Additionally, graph invariants have been studied with respect to their behavior with regard to disjoint unions of graphs:

• A graph invariant is additive if, for all two graphs G and H, the value of the invariant on the disjoint union of G and H is the sum of the values on G and on H. For instance, the number of vertices is additive.[1]
• A graph invariant is multiplicative if, for all two graphs G and H, the value of the invariant on the disjoint union of G and H is the product of the values on G and on H. For instance, the Hosoya index (number of matchings) is multiplicative.[1]
• A graph invariant is maxing if, for all two graphs G and H, the value of the invariant on the disjoint union of G and H is the maximum of the values on G and on H. For instance, the chromatic number is maxing.[1]

In addition, graph properties can be classified according to the type of graph they describe: whether the graph is undirected or directed, whether the property applies to multigraphs, etc.[1]

Values of invariants

The target set of a function that defines a graph invariant may be one of:

Graph invariants and graph isomorphism

Easily computable graph invariants are instrumental for fast recognition of graph isomorphism, or rather non-isomorphism, since for any invariant at all, two graphs with different values cannot (by definition) be isomorphic. Two graphs with the same invariants may or may not be isomorphic, however.

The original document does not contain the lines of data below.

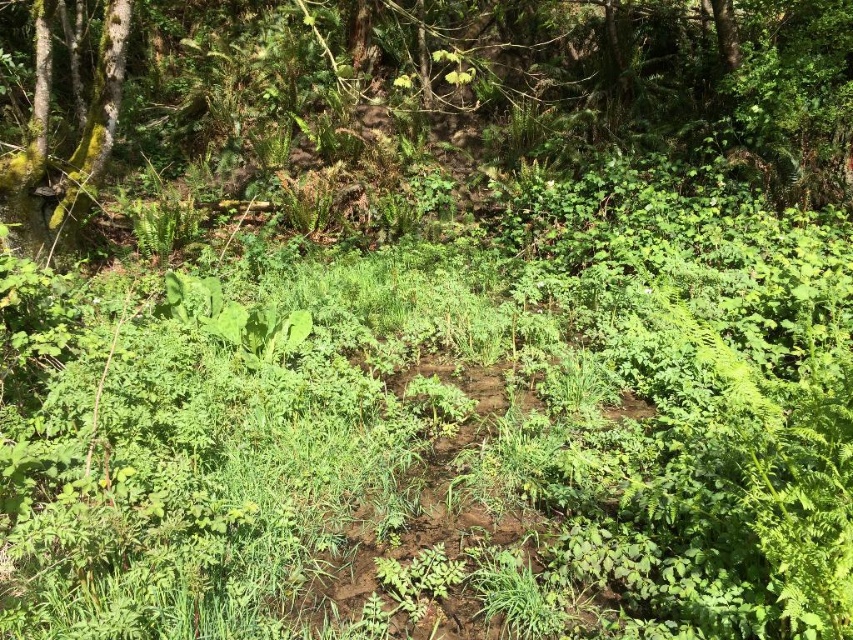
Question: Is the position of green leafy tree at upper center more distant than that of green mossy tree at upper left?

Choices:
 (A) no
 (B) yes

Answer: (A)

Question: Does green leafy tree at upper center have a lesser width compared to green mossy tree at upper left?

Choices:
 (A) yes
 (B) no

Answer: (B)

Question: Can you confirm if green leafy tree at upper center is positioned to the right of green mossy tree at upper left?

Choices:
 (A) no
 (B) yes

Answer: (B)

Question: Which of the following is the farthest from the observer?

Choices:
 (A) green mossy tree at upper left
 (B) green leafy tree at upper center

Answer: (A)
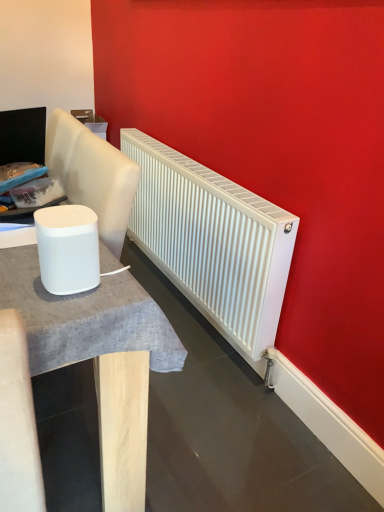
Question: Should I look upward or downward to see white matte speaker at left?

Choices:
 (A) up
 (B) down

Answer: (A)

Question: Does white matte speaker at left have a greater width compared to white matte table at left?

Choices:
 (A) no
 (B) yes

Answer: (A)

Question: Can you confirm if white matte speaker at left is bigger than white matte table at left?

Choices:
 (A) no
 (B) yes

Answer: (A)

Question: From a real-world perspective, is white matte speaker at left beneath white matte table at left?

Choices:
 (A) no
 (B) yes

Answer: (A)

Question: Does white matte speaker at left turn towards white matte table at left?

Choices:
 (A) no
 (B) yes

Answer: (A)

Question: Are white matte speaker at left and white matte table at left located far from each other?

Choices:
 (A) yes
 (B) no

Answer: (B)

Question: Is white matte speaker at left turned away from white matte table at left?

Choices:
 (A) yes
 (B) no

Answer: (B)

Question: Does white matte radiator at center have a greater width compared to white matte speaker at left?

Choices:
 (A) yes
 (B) no

Answer: (A)

Question: From the image's perspective, is white matte radiator at center located beneath white matte speaker at left?

Choices:
 (A) no
 (B) yes

Answer: (A)

Question: Is white matte radiator at center positioned with its back to white matte speaker at left?

Choices:
 (A) no
 (B) yes

Answer: (A)

Question: From a real-world perspective, is white matte radiator at center located higher than white matte speaker at left?

Choices:
 (A) yes
 (B) no

Answer: (B)

Question: Does white matte radiator at center appear on the right side of white matte speaker at left?

Choices:
 (A) no
 (B) yes

Answer: (B)

Question: Can you confirm if white matte radiator at center is bigger than white matte speaker at left?

Choices:
 (A) no
 (B) yes

Answer: (B)

Question: Is white matte table at left wider than white matte radiator at center?

Choices:
 (A) no
 (B) yes

Answer: (B)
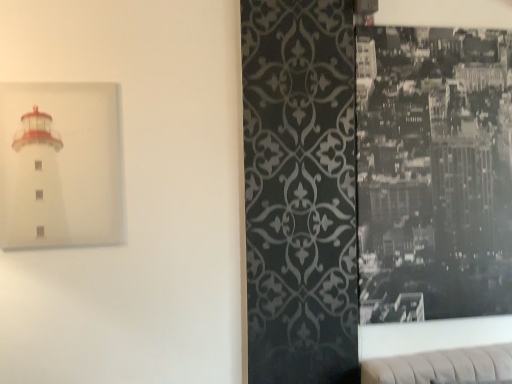
Question: Is white matte lighthouse at left, which ranks as the 1th picture frame in left-to-right order, positioned in front of black glossy photo at right, arranged as the first picture frame when viewed from the back?

Choices:
 (A) no
 (B) yes

Answer: (B)

Question: Considering the relative sizes of white matte lighthouse at left, the 1th picture frame from the front, and black glossy photo at right, the second picture frame viewed from the front, in the image provided, is white matte lighthouse at left, the 1th picture frame from the front, thinner than black glossy photo at right, the second picture frame viewed from the front,?

Choices:
 (A) yes
 (B) no

Answer: (A)

Question: From the image's perspective, is white matte lighthouse at left, the second picture frame in the right-to-left sequence, below black glossy photo at right, arranged as the first picture frame when viewed from the back?

Choices:
 (A) no
 (B) yes

Answer: (A)

Question: Is white matte lighthouse at left, placed as the second picture frame when sorted from back to front, turned away from black glossy photo at right, the second picture frame viewed from the front?

Choices:
 (A) no
 (B) yes

Answer: (A)

Question: Is white matte lighthouse at left, which ranks as the 1th picture frame in left-to-right order, not near black glossy photo at right, arranged as the first picture frame when viewed from the back?

Choices:
 (A) no
 (B) yes

Answer: (B)

Question: From a real-world perspective, is white matte lighthouse at left, the second picture frame in the right-to-left sequence, positioned under black glossy photo at right, which is counted as the 1th picture frame, starting from the right, based on gravity?

Choices:
 (A) yes
 (B) no

Answer: (B)

Question: Is black glossy photo at right, arranged as the first picture frame when viewed from the back, shorter than white matte lighthouse at left, the second picture frame in the right-to-left sequence?

Choices:
 (A) no
 (B) yes

Answer: (A)

Question: Is black glossy photo at right, arranged as the first picture frame when viewed from the back, thinner than white matte lighthouse at left, the second picture frame in the right-to-left sequence?

Choices:
 (A) yes
 (B) no

Answer: (B)

Question: Considering the relative positions of black glossy photo at right, the second picture frame viewed from the front, and white matte lighthouse at left, which ranks as the 1th picture frame in left-to-right order, in the image provided, is black glossy photo at right, the second picture frame viewed from the front, behind white matte lighthouse at left, which ranks as the 1th picture frame in left-to-right order,?

Choices:
 (A) yes
 (B) no

Answer: (A)

Question: From the image's perspective, is black glossy photo at right, arranged as the first picture frame when viewed from the back, beneath white matte lighthouse at left, which ranks as the 1th picture frame in left-to-right order?

Choices:
 (A) no
 (B) yes

Answer: (B)

Question: Is black glossy photo at right, acting as the second picture frame starting from the left, positioned before white matte lighthouse at left, the second picture frame in the right-to-left sequence?

Choices:
 (A) yes
 (B) no

Answer: (B)

Question: Is black glossy photo at right, acting as the second picture frame starting from the left, at the right side of white matte lighthouse at left, the second picture frame in the right-to-left sequence?

Choices:
 (A) no
 (B) yes

Answer: (B)

Question: Based on their positions, is white matte lighthouse at left, the 1th picture frame from the front, located to the left or right of black glossy photo at right, acting as the second picture frame starting from the left?

Choices:
 (A) left
 (B) right

Answer: (A)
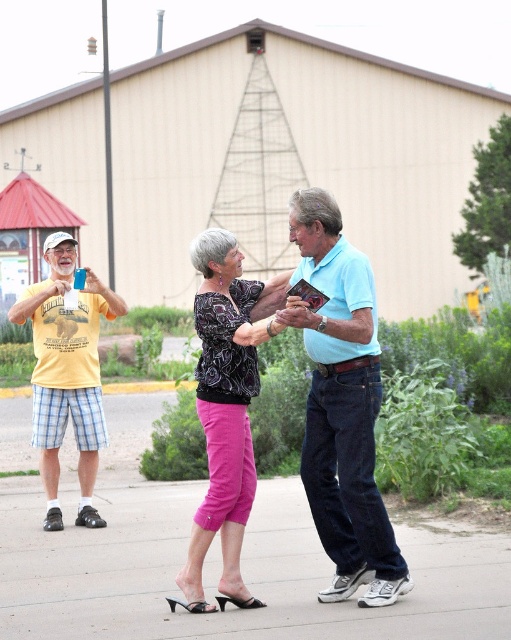
You are a delivery drone that needs to drop off a package to the recipient. You see the pink fabric pants at lower center and the light blue cotton shirt at center in the scene. The minimum distance required for safe landing is 2 meters. Can you safely land between them?

The pink fabric pants at lower center and the light blue cotton shirt at center are 2.13 meters apart, which is more than the required 2 meters. Therefore, you can safely land between them.

From the picture: You are standing at point (368, 460) and want to walk to the building with the triangular roof. Which direction should you go relative to point (55, 545)?

Since point (55, 545) is behind point (368, 460), you should walk towards the building in the direction away from point (55, 545).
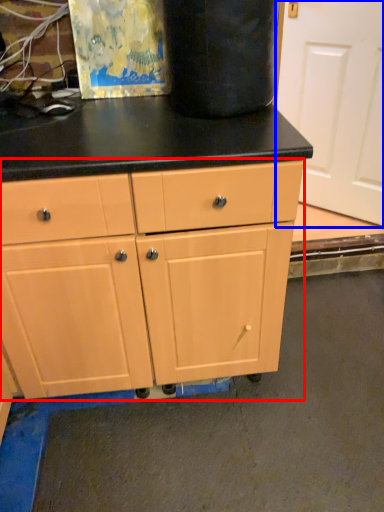
Question: Which of the following is the farthest to the observer, chest of drawers (highlighted by a red box) or screen door (highlighted by a blue box)?

Choices:
 (A) chest of drawers
 (B) screen door

Answer: (B)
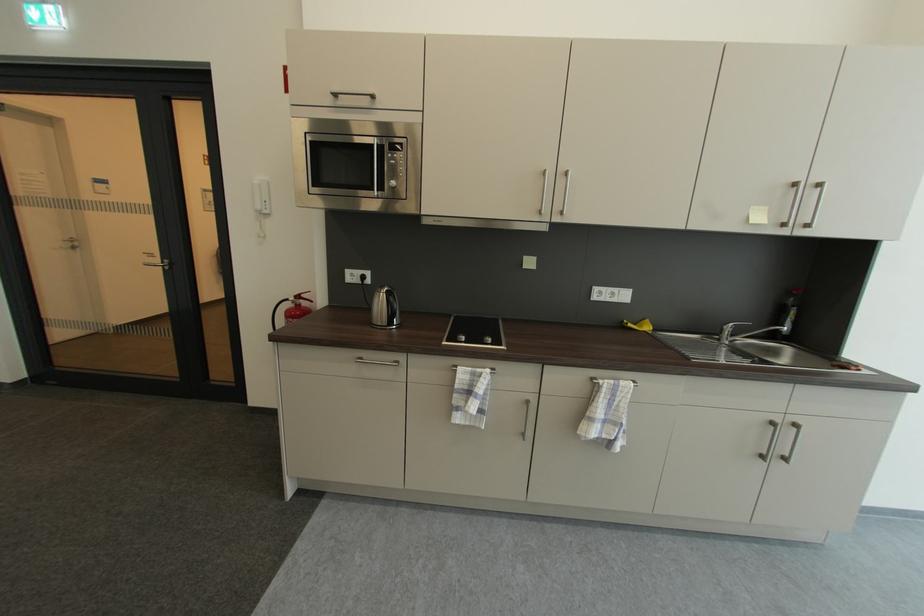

A graph invariant I(G) is called complete if the identity of the invariants I(G) and I(H) implies the isomorphism of the graphs G and H. Finding an efficiently-computable such invariant (the problem of graph canonization) would imply an easy solution to the challenging graph isomorphism problem. However, even polynomial-valued invariants such as the chromatic polynomial are not usually complete. The claw graph and the path graph on 4 vertices both have the same chromatic polynomial, for example.